Introduction

While I was preparing to answer a colleague’s question about how to use Inceptions in specific cases, it made me review and distill my thoughts on Inceptions, as well as delivery, for that matter. I used to be an Inception militant - and even created an open-sourced reference to inceptions here. I still appreciate its tools, but will suggest an alternative way to get the same information, with less structure that Inceptions usually have.

The purpose of inceptions

Inceptions serve two purposes, in my opinion.

Firstly, it’s a tool to allow us, consultants or facilitators, to understand whatever we deem important about the delivery assignment we either committed to or are about to commit to as part of the inception deliverables. This is problematic, as the client is indulging us, and may have done so in the past with other consultants or initiatives, and may be in a state of fatigue and cynicism towards us.

Secondly, it supposedly serves the entire group, us and them, to analyze the state of the business needs as well as the process and technology that support it, current and future. This too is problematic, since we usually do not find ourselves in agile or digital transformation engagements. This implies that the people we collaborate with will not have the answers, nor often-times the interest, in anything out of their immediate scope. Their day-to-day life is to produce software to spec in a chain of hand-offs the depth of which they sometimes are not aware of. It follows, that they lose interest quite quickly as we explore a wider context beyond their immediate deliverables, for which we were brought in to help with.

We often look for shared understanding as a deliverable of an Inceptions. This is dismissible if we have been brought in to help a certain group within a larger organization. They already have that vision, and in this case, our value lies beyond the scope of an Inception, and can manifest as discussions about ways of working, basically agile-with-a-small-a.

An alternative approach

I have tried to lay the case that Inceptions, as we know them, are not fit to be used in situations that are common in our typical engagements. Certainly, if the engagement is with a startup lacking a delivery plan, Inceptions can be useful to define an eventual MVP, which too needs great care in planning, basically a very faint road-map adept to change.

What is left, if we accept the above-mentioned arguments? Assessing two kinds of risk, and working backwards from both. In my opinion, if we follow this new path, it will lead all those involved in the engagement to what we’d usually expect from an Inception, only without the indulgence, with less structure and more active conversations, rather than guided workshops.

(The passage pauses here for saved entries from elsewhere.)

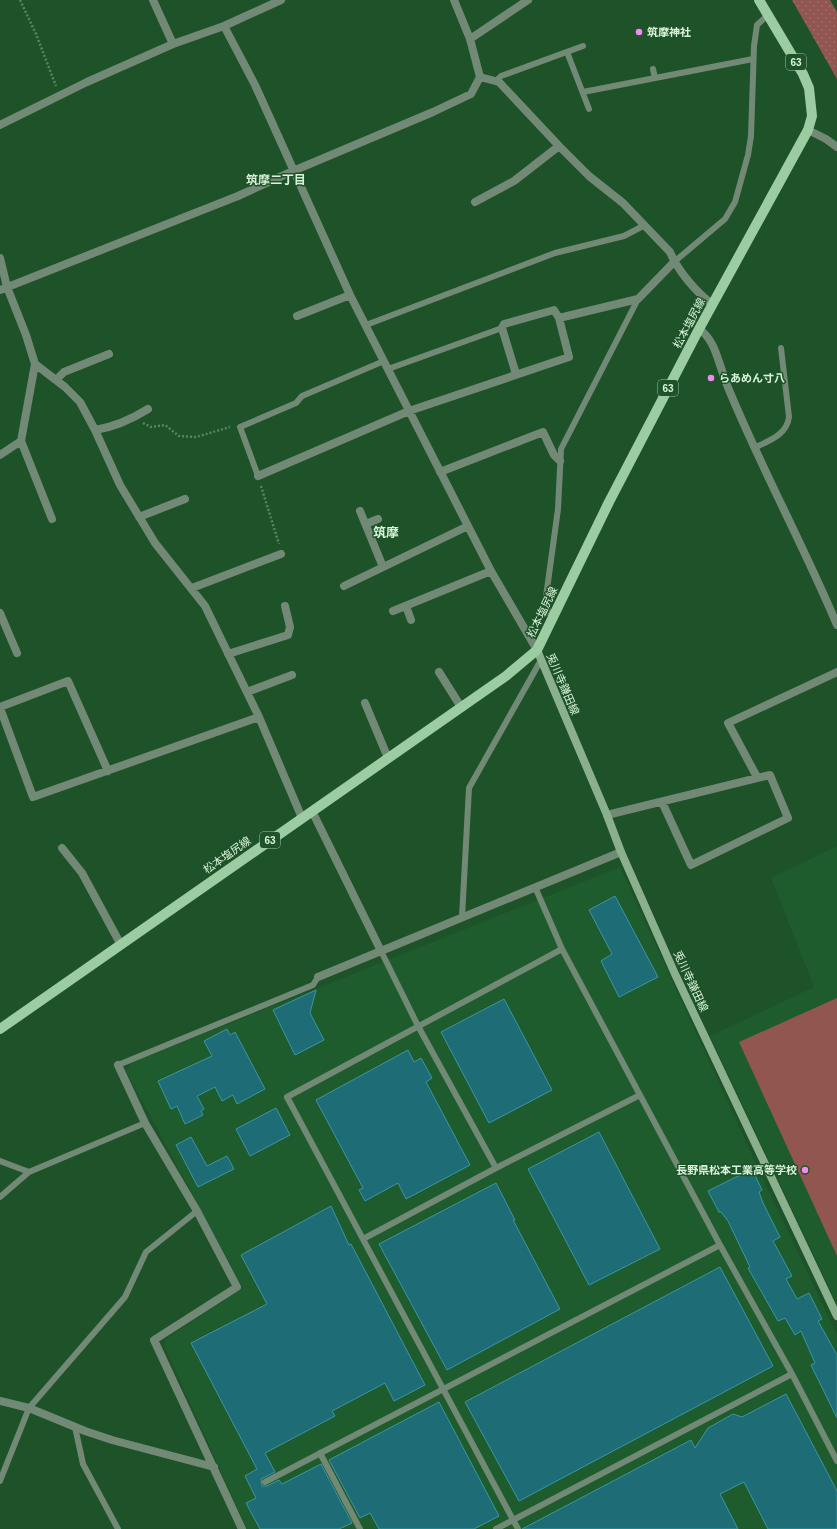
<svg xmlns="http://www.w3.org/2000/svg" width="837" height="1529" viewBox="0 0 837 1529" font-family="Arial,'Noto Sans JP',sans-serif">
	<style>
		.built { fill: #1f5c2d }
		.park { fill: url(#park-dots) }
		.pitch { fill: #90564f }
		.building { fill: #1d6c76; stroke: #3a97a4 }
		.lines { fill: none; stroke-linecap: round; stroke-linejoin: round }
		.path { stroke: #598561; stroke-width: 2.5; stroke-dasharray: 2 2; stroke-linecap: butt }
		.service { stroke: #728a75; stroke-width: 6 }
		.minor { stroke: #728a75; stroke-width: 8 }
		.tertiary { stroke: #728a75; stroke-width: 8 }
		.secondary { stroke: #8ab08e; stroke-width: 8 }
		.primary { stroke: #9ccda2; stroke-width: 10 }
		.poi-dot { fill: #f389f1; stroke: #1e5229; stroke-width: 1.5 }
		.labels { text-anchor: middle; stroke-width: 3; stroke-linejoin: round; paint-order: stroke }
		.shield { fill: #1e5229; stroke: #a0c3a5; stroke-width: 1 }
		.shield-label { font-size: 10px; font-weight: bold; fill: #d8f3da }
		.poi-label { font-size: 11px; font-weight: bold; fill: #d8f3da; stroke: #1e5229; text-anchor: start }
		.street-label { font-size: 11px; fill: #d8f3da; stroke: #1e5229 }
		.neighbourhood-label { font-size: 12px; font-weight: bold; fill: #d8f3da; stroke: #1e5229 }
		.quarter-label { font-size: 13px; font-weight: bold; fill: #d8f3da; stroke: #1e5229 }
	</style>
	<defs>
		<pattern id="park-dots" width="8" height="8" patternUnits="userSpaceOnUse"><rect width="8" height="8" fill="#90564f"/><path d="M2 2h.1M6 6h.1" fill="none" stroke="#9f6f68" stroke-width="1.8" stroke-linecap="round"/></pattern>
	</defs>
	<rect width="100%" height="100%" fill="#1e5229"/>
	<!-- built -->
	<path class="built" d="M837,846V1304L710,1036L814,987L771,878Z
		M620,867L763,1179L837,1335V1529H247L164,1345L166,1339L243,1288L126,1071L131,1063Z"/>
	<!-- park -->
	<path class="park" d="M792,0H830L837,12V79Z"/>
	<!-- pitch -->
	<path class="pitch" d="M837,998V1256L739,1042Z"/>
	<!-- building -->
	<path class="building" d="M615,896L658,977L619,997L601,961L612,954L589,910Z
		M316,990L310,1013L324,1040L295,1055L273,1010Z
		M504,999L552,1090L489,1123L441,1032Z
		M227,1029L230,1035L235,1032L265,1089L237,1104L233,1095L222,1101L215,1087L197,1096L204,1109L201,1111L203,1115L185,1124L177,1106L171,1109L158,1081L212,1056L204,1041Z
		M408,1050L414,1062L421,1058L432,1078L426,1082L470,1165L406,1199L398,1183L365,1201L359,1190L363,1188L316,1100Z
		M276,1108L290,1135L250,1156L236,1129Z
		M599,1132L660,1249L589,1285L528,1169Z
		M191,1137L207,1166L227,1156L234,1169L198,1187L176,1145Z
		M752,1169L762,1190L759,1192L763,1203L780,1237L773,1241L792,1276L786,1279L797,1299L809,1293L822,1319L818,1321L837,1355V1418L811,1365L815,1363L801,1331L795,1335L785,1318L778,1321L748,1268L750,1267L728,1221L721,1212H719L708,1191Z
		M496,1183L515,1220H513L560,1309L447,1370L379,1244Z
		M331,1206L349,1245L351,1244L425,1385L394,1401L385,1383L332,1411L335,1416L265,1453L275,1472L261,1479L262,1486H267L279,1480L282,1484L321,1464L352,1523L339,1529H260L246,1503L256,1498L245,1476L257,1469L191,1343L267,1304L241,1255Z
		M720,1267L773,1366L519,1501L465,1402Z
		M786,1394L837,1491V1529H768L744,1482L720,1494L738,1529H522L691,1440L695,1448L708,1428L733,1414L742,1417Z
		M439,1402L499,1516L474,1529H379L370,1513L360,1518L329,1460Z"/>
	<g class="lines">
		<!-- path -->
		<path class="path" d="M20,0L36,34L56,86
			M143,423L151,427L165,425L179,436L196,437L230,427
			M261,486L279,544"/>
		<!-- service -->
		<path class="service" d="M567,52L589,109
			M653,69L655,78
			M496,81L501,76L583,46
			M583,92L753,59
			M674,262L725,219L735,202L748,155L751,136L754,46L757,25L768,15
			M366,325L555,253L624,236L645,225
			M388,369L502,328
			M754,448C768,441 787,435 789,417L781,348
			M258,476L240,427L296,403L302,396L384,361
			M552,618L545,604L558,509L561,449L638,299
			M535,887L562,949L720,1245L792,1374L837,1461
			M462,917L469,788L541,660
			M381,951L418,1026L496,1168
			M118,1065L313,985L318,977
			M0,1161L29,1172L145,1123
			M0,1197L29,1172
			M363,1239L496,1168L640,1095
			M75,1427L83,1464L118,1529
			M320,1453L360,1529
			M0,1481L29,1408L125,1297L146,1252L197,1211
			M265,1482L720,1245
			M496,1529L792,1374
			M518,1529L287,1097L562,949"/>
		<!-- minor -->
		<path class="minor" d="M153,0L173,44
			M224,26L255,85L350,295L491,571L537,650
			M470,39L528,0
			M480,77L499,82L559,146L589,176L623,203L670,252C678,271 696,292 712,304
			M0,125L87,82L173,44L224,26L281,0
			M475,202L514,181L559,146
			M0,258L7,287L26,335L35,364L21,441L0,455
			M0,290L238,196L293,171L433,112L471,94L480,77L470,39L454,0
			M297,316L350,295
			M699,329C716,340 719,366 727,385C760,466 803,544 837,625
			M35,364L65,387L80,402L95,430L120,485L155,543L205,606L259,717L302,818
			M516,374L502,328L504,324L554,310L559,318
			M56,380L64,372L109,354
			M95,430C114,427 132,419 148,409
			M21,441L52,519
			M440,472L543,432L554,455L560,461
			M258,476L409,411L569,357L559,318L638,299L674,262
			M360,511L383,567
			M139,517L185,499
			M366,524L378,519
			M344,586L468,526
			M192,588L281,554
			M406,606L411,620
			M393,611L491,571
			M0,613L17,653
			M228,654L288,635L290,627L285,606
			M439,672L461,707
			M247,692L292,675
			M365,703L388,758
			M0,707L68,681L108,771
			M0,708L33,797L259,717
			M757,777L728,723L837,672
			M607,815L770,775L788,818L691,865L662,802
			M62,848L82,873L121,945
			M118,1065L145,1123L197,1211L237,1287L154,1340L242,1529
			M0,1401L29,1408L85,1431L112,1440L214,1467"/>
		<!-- tertiary -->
		<path class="tertiary" d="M808,130L826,139L837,147
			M312,811L381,951L318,977
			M381,951L621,852"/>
		<!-- secondary -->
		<path class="secondary" d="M537,650L607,815L621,852L675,974L837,1316"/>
		<!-- primary -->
		<path class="primary" d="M0,1029L506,676L537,650L609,502L699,329L808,130L812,116L809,88L803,74L759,0"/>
	</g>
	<!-- markers -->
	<g class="poi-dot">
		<circle cx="639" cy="32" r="4"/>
		<circle cx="711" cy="378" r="4"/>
		<circle cx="805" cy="1170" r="4"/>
	</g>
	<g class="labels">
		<!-- shield labels -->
		<g class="shield">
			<rect x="786" y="54" width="20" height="16" rx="3"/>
			<rect x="658" y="380" width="20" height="16" rx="3"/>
			<rect x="260" y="832" width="20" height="16" rx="3"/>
		</g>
		<g class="shield-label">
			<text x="796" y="66">63</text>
			<text x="668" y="392">63</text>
			<text x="270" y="844">63</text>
		</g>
		<!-- poi labels -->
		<g class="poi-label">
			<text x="647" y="36">筑摩神社</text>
			<text x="719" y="382">らあめん寸八</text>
			<text x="797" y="1174" text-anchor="end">長野県松本工業高等学校</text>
		</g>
		<!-- street labels -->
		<g class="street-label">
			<text transform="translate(689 323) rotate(-62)" y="4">松本塩尻線</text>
			<text transform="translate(542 612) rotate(-64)" y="4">松本塩尻線</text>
			<text transform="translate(563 684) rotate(67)" y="4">兎川寺鎌田線</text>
			<text transform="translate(227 855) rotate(-35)" y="4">松本塩尻線</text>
			<text transform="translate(691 981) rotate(65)" y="4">兎川寺鎌田線</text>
		</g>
		<!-- neighbourhood labels -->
		<g class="neighbourhood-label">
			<text x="276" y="184">筑摩二丁目</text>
		</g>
		<!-- quarter labels -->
		<g class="quarter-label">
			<text x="386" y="537">筑摩</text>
		</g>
	</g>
</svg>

Learn about risks, and work backwards from that

The first risk is easily identified, and addresses the product itself. This can be an API to a micro-service, or it can be a full-stack product. The risk assessment in this case can be accomplished with a futurespective, leading to a risk impact/probability map. I’d list the issues mapped in the high/high quadrant on the right-hand side of our delivery plan, and work backwards from there, listing all the dependencies that must be met in order to assure that by the time we get to the right-hand side, those issues would have been resolved. This activity is simple, and builds confidence. The nice thing about this approach (identical to the approach taken for the second kind of risk), is that it results in a graph, allowing many nodes to be mapped as we diverge-converge-diverge on ideas.

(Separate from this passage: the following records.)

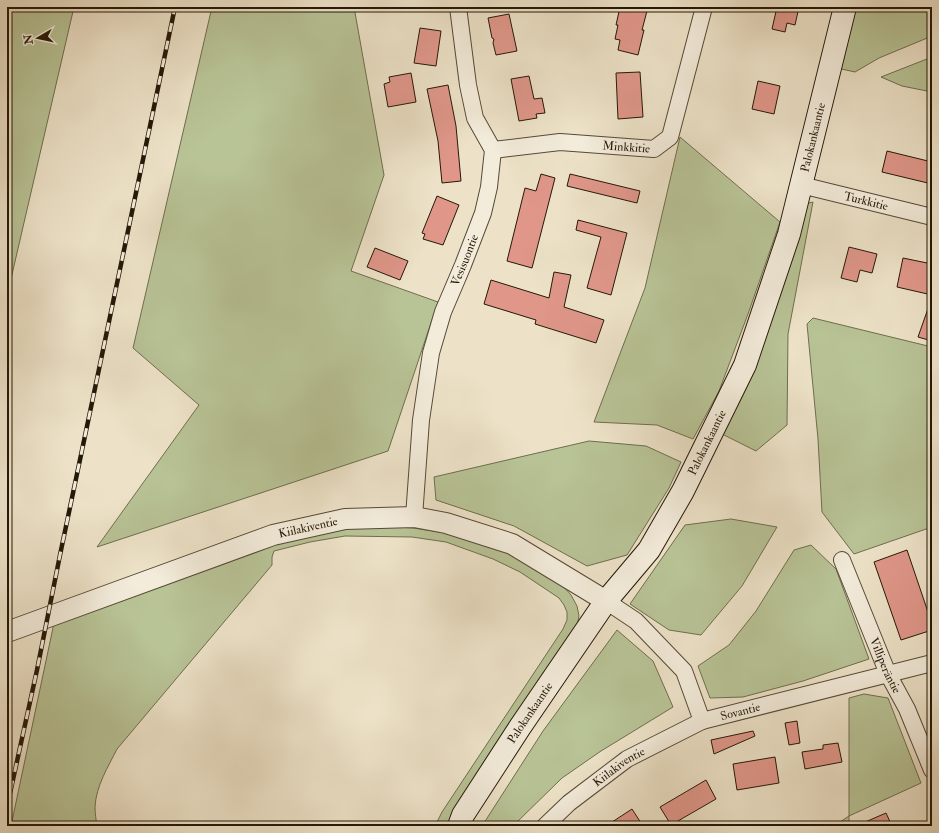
<svg xmlns="http://www.w3.org/2000/svg" width="939" height="833" viewBox="0 0 939 833" font-family="'IM FELL Double Pica',serif">
  <rect width="100%" height="100%" fill="#ede2c8"/>
  <filter id="stains"><feTurbulence type="fractalNoise" baseFrequency=".005" numOctaves="4"/><feColorMatrix values="0 0 0 0 .2 0 0 0 0 .09 0 0 0 0 .02 0 0 0 .5 -.17"/></filter>
  <radialGradient id="worn" r=".72"><stop offset=".6" stop-color="#630" stop-opacity="0"/><stop offset="1" stop-color="#630" stop-opacity=".3"/></radialGradient>
  <g fill="#b8c396" stroke="#6e6e4e">
    <path d="M7 7H74L7 296Z"/>
    <path d="M212 7H354L384 175 351 271 438 302 388 451 97 547 199 405 133 348Z"/>
    <path d="M852 7H932V36L879 58 855 72 837 68Z"/>
    <path d="M932 57V92L902 86 881 77Z"/>
    <path d="M680 137 780 222 748 314 719 391 693 439 657 425 594 422 645 288Z"/>
    <path d="M813 202 788 334 787 425 756 451 718 432 804 204Z"/>
    <path d="M813 318 932 347V527L854 554 822 512 818 439 807 324Z"/>
    <path d="M589 441 646 446 681 462 669 488 627 555 587 566 514 526 436 500 434 477Z"/>
    <path d="M731 519 777 527 742 586 701 635 669 630 630 604 685 525Z"/>
    <path d="M379 526 413 528 446 533 506 552 563 586 571 595 577 606 579 616 577 626 451 826H435L442 812 563 629 567 620V612L564 605 559 598 520 572 493 559 446 542 412 537 345 536 310 542 274 551 272 557V565L117 749C108 767 96 786 95 807 95 813 96 820 97 826H11L54 623 276 543 345 528Z"/>
    <path d="M811 545 836 569 869 659 803 681 743 697 710 698 698 666 729 645 756 611 794 550Z"/>
    <path d="M617 630 653 661 673 707 601 751 562 778 513 826H482L543 731Z"/>
    <path d="M864 694 888 698 921 783 849 816V826H834L849 816V698Z"/>
  </g>
  <g fill="#e0978a" stroke="#241807">
    <path d="M620 7H648L642 30H644L638 55 618 50 620 40 615 39 618 25H616Z"/>
    <path d="M777 7H799L795 25 787 23 785 32 772 29Z"/>
    <path d="M509 14 517 51 496 55 493 43 494 39 492 38 488 18Z"/>
    <path d="M420 28 441 31 436 66 414 63Z"/>
    <path d="M640 72 643 117 618 119 616 73Z"/>
    <path d="M411 73 416 102 388 107 384 84 390 82 389 77Z"/>
    <path d="M529 76 534 99 542 98 545 113 536 114 537 118 519 121 511 79Z"/>
    <path d="M758 81 780 86 774 114 752 109Z"/>
    <path d="M448 85 456 126 461 181 442 183 438 141 427 89Z"/>
    <path d="M887 151 932 162V184L882 172Z"/>
    <path d="M541 174 555 178 532 268 507 261 525 188 536 191Z"/>
    <path d="M570 174 640 191 637 203 567 186Z"/>
    <path d="M437 196 459 205 443 245 423 239 425 234 422 233Z"/>
    <path d="M578 220 627 233 611 295 587 288 601 237 576 230Z"/>
    <path d="M849 247 877 254 872 273 860 270 857 282 841 278Z"/>
    <path d="M375 248 408 261 400 280 367 267Z"/>
    <path d="M903 258 932 264V295L897 287Z"/>
    <path d="M554 272 571 275 564 307 604 320 596 343 535 324 536 320 484 304 491 280 549 298Z"/>
    <path d="M930 303H932V341L918 337Z"/>
    <path d="M907 550 932 624V630L901 640 874 562Z"/>
    <path d="M797 721 800 743 789 745 785 723Z"/>
    <path d="M753 731 755 736 714 754 711 740Z"/>
    <path d="M838 743 842 762 805 769 802 752 823 749V745Z"/>
    <path d="M775 757 779 783 737 790 733 764Z"/>
    <path d="M706 780 716 799 671 825 660 807Z"/>
    <path d="M632 809 643 826H606Z"/>
    <path d="M886 813 892 826H856Z"/>
  </g>
  <g fill="none" stroke-linecap="round" stroke-linejoin="round">
    <defs>
      <g id="minor">
        <path id="s1" d="M493 150 560 142 654 149 670 137 704 7"/>
        <path id="s2" d="M801 185 932 217"/>
        <path id="s3" d="M414 517 421 420 431 353 443 312 463 265 483 213 489 187 493 150 475 118 468 85 458 7"/>
        <path id="s4" d="M842 560 888 674 907 709 932 770"/>
        <path id="s5" d="M606 601 636 621 684 671 702 721 932 663"/>
        <path id="s6" d="M545 826 569 803 627 759 702 721"/>
      </g>
      <g id="tertiary">
        <path id="s7" d="M7 632 273 535 345 519 414 517 446 523 512 544 606 601"/>
      </g>
      <g id="secondary">
        <path id="s8" d="M459 826 463 815 520 727 606 601 649 550 683 491 745 365 789 234 845 7"/>
      </g>
    </defs>
    <use href="#minor" stroke="#564a37" stroke-width="18"/>
    <use href="#tertiary" stroke="#564a37" stroke-width="22"/>
    <use href="#secondary" stroke="#241807" stroke-width="24"/>
    <use href="#minor" stroke="#f3ecdb" stroke-width="16"/>
    <use href="#tertiary" stroke="#f3ecdb" stroke-width="20"/>
    <use href="#secondary" stroke="#f3ecdb" stroke-width="22"/>
    <defs>
      <path id="rail" d="M7 807 37 670 60 555 175 7"/>
    </defs>
    <use href="#rail" stroke="#241807" stroke-width="4.5"/>
    <use href="#rail" stroke="#f3ecdb" stroke-width="3" stroke-dasharray="9" stroke-linecap="butt"/>
  </g>
  <g text-anchor="middle" stroke-width="3" stroke-linejoin="round" paint-order="stroke">
    <g font-size="12" fill="#241807" stroke="#f3ecdb">
      <text dy="4" stroke="none"><textPath href="#s8" startOffset="782">Palokankaantie</textPath></text>
      <text dy="4" stroke="none"><textPath href="#s1" startOffset="134">Minkkitie</textPath></text>
      <text dy="4" stroke="none"><textPath href="#s2" startOffset="67">Turkkitie</textPath></text>
      <text dy="4" stroke="none"><textPath href="#s3" startOffset="264">Vesisuontie</textPath></text>
      <text dy="4" stroke="none"><textPath href="#s8" startOffset="458">Palokankaantie</textPath></text>
      <text dy="4" stroke="none"><textPath href="#s7" startOffset="319">Kiilakiventie</textPath></text>
      <text dy="4" stroke="none"><textPath href="#s4" startOffset="114">Villiperäntie</textPath></text>
      <text dy="4" stroke="none"><textPath href="#s5" startOffset="198">Sovantie</textPath></text>
      <text dy="4" stroke="none"><textPath href="#s8" startOffset="134">Palokankaantie</textPath></text>
      <text dy="4" stroke="none"><textPath href="#s6" startOffset="95">Kiilakiventie</textPath></text>
    </g>
  </g>
  <rect width="939" height="833" fill="none" stroke="#ede2c8" stroke-width="24"/>
  <rect x="8" y="8" width="923" height="817" fill="none" stroke="#241807" stroke-width="2"/>
  <rect x="12" y="12" width="915" height="809" fill="none" stroke="#241807"/>
  <g transform="translate(38 38) rotate(261)" stroke="#f3ecdb" stroke-width="3" paint-order="stroke">
  <path d="M0-3L7 15L0 10L-7 15Z" fill="#241807"/>
  <text y="-6" font-size="11" font-weight="bold" text-anchor="middle" fill="#241807">N</text>
  </g>
  <rect width="100%" height="100%" filter="url(#stains)"/>
  <rect width="100%" height="100%" fill="url(#worn)"/>
</svg>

The second risk is also easily identified, yet requires more thought regarding the mitigation plan. This involves a discussion about debt at risk. Debt is what we will accrue during the development of the product. Debt at risk signifies the debt that we cannot assure will be repaid. Only when we explain that all debt is at risk till the product is in production and is monitored, will the concept of XP practices will be valued by our sponsor, and only then would we guarantee a shared understanding of both the product’s phases and the ways of working that enable continuous reduction of debt at risk. Debt at risk, once exposed (product in production), transforms itself to either debt (opportunity to pivot) or profit (opportunity to enhance further).

If we lay out both maps on the same page, we’d have two swim lanes, one for the product (futurespective map), and one for development (debt at risk reduction). The latter in support of the former, of course. The further we go to the left in the diagramme, the finer the nodes becomes, and may represent stories, but I’d recommend stopping at the feature level, using other tools to describe stories and tasks.

Conclusion

I would focus on the above-mentioned risks, and use the tools that inceptions have, in order to solve the risks, and move everything from the high/high quadrant to the low/low quadrant. I am hoping that you will get greater engagement using this methodology, rather than using the siloed, structured approach of Inceptions. I think the result would be a higher-fidelity assessment compared with the classic approach.

Do this at the start of each sprint. An IPM on steroids: question everything every two weeks. If I were to do this in a physical room, I’d tear up all the stories below the line, and write them up again, each sprint.

I’ve tried bits of this methodology in three previous projects and it seemed to hold water.